Yes, Halloween has gotten a bit out of control. This is what it looked like last year (in our garage though the video doesn't quite do it justice).

The WebPagetest "rack" is a gorilla shelf that holds everything except for the Android phones.


Starting at the bottom we have the 4 VM Servers that power most of the Dulles desktop testing.  Each server is running VMWare ESXi (now known as VMWare Hypervisor) with ~8 Windows 7 VM's on each.  I put the PC's together myself:

- Single socket Supermicro Motherboards with built-in IPMI (remote management)
- Xeon E3 processor (basically a Core i7)
- 32 GB Ram
- Single SSD Drive for VM Storage
- USB Thumb drive (on motherboard) for ESXi hypervisor

The SSDs for the VM storage lets me run all of the VM's off of a single drive with no I/O contention because of the insane IOPS you can get from them (I tend to use Samsung 840 Pro's but really looking forward to the 850's).

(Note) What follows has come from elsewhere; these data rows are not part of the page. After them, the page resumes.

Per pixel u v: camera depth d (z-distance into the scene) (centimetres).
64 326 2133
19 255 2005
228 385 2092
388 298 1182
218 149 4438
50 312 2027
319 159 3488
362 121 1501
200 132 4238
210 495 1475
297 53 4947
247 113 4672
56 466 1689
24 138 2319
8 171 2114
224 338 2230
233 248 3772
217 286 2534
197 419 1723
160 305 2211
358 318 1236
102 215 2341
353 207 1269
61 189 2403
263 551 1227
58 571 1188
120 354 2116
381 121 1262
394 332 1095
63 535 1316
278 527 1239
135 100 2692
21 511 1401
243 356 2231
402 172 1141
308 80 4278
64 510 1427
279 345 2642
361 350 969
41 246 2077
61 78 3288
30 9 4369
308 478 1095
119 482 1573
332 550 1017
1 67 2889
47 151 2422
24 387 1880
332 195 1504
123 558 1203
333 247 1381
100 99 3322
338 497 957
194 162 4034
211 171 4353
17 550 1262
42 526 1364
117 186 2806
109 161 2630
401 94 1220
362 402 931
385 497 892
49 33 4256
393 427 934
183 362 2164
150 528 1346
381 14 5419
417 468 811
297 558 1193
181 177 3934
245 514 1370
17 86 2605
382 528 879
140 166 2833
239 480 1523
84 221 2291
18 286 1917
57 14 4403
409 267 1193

As far as scaling the servers goes, I load up more VM's than I expect to use, submit a whole lot of tests with all of the options enabled and watch the hypervisor's utilization.  I shut down VM's until the CPU utilization stays below 80% (one per CPU thread seems to be the sweet spot).

Moving up the rack we have the unraid NAS where the tests are archived for long-term storage (as of this post the array can hold 49TB of data with 18TB used for test results).  I have a bunch of other things on the array so not all of that 30TB is free but I expect to be able to continue storing results indefinitely for the foreseeable future.


I haven't lost any data (though drives have come and gone) but the main reason I like unraid is if I lose multiple drives it is not completely catastrophic and the data on the remaining drives can still be recovered.  It's also great for power because you can have it automatically spin down the drives that aren't being actively accessed.

Next to the unraid array is the stack of Thinkpad T430's that power the "Dulles Thinkpad" test location.  They are great if you want to test on relatively high-end physical hardware with GPU rendering.  I really like them for test machines because they also have built-in remote management (AMT/vPro in Intel speak) so I can reboot or remotely fix them if anything goes wrong.  I have all of the batteries pulled out so they don't kill them with recharge cycles but if you want built-in battery backup/UPS they work great for that too.

Buried in the corner next to the stack of Thinkpads is the web server that runs www.webpagetest.org.


The hardware mostly matches the VM servers (same motherboard, CPU and memory) but the drive configuration is different.  There are 2 SSD's in a RAID 1 array that run the main OS, Web Server and UI and 2 magnetic disks in a RAID 1 array that is used for short-term test archiving (1-7 days) before they are moved off to the NAS.  The switch sitting on top of the web server connects the Thinkpads to the main switch (ran out of ports on the main switch).

The top shelf holds the main networking gear and some of the mobile testing infrastructure.

The iPhones are kept in the basement with the rest of the gear and connect WiFi to an Apple Airport Express.  The Apple access points tend to be the most reliable and I haven't had to touch them in years.  The access point is connected to a network bridge so that all of the Phone traffic goes through the bridge for traffic shaping.  The bridge is running Free BSD 9.2 which works really well for dummynet and has a fixed profile set up (for now) so that everything going through it sees a 3G connection (though traffic to the web server is configured to bypass the shaping so the test results are fast to upload).  The bridge is running a supermicro 1U atom server which is super-low power, has remote management and is more than fast enough for routing packets.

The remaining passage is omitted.